### [PROBLEM STATEMENT]
Copy exactly the lines from the one containing "Il mercato dei" through the last line of the records below, including both, and leave out any pictures.

--*--

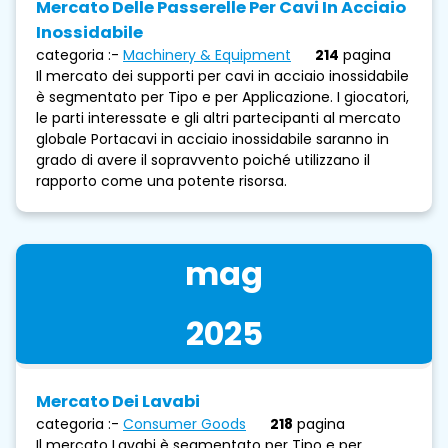
Mercato Delle Passerelle Per Cavi In ​​acciaio
Inossidabile
categoria :-
Machinery & Equipment
214
pagina
Il mercato dei supporti per cavi in ​​acciaio inossidabile
è segmentato per Tipo e per Applicazione. I giocatori,
le parti interessate e gli altri partecipanti al mercato
globale Portacavi in ​​acciaio inossidabile saranno in
grado di avere il sopravvento poiché utilizzano il
rapporto come una potente risorsa.
mag
2025
Mercato Dei Lavabi
categoria :-
Consumer Goods
218
pagina
Il mercato Lavabi è segmentato per Tipo e per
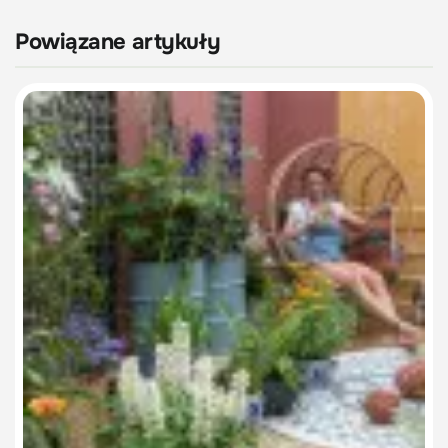
Powiązane artykuły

--*--

### [ANSWER FOR THIS EXERCISE]
Il mercato dei supporti per cavi in ​​acciaio inossidabile
è segmentato per Tipo e per Applicazione. I giocatori,
le parti interessate e gli altri partecipanti al mercato
globale Portacavi in ​​acciaio inossidabile saranno in
grado di avere il sopravvento poiché utilizzano il
rapporto come una potente risorsa.
mag
2025
Mercato Dei Lavabi
categoria :-
Consumer Goods
218
pagina
Il mercato Lavabi è segmentato per Tipo e per
Powiązane artykuły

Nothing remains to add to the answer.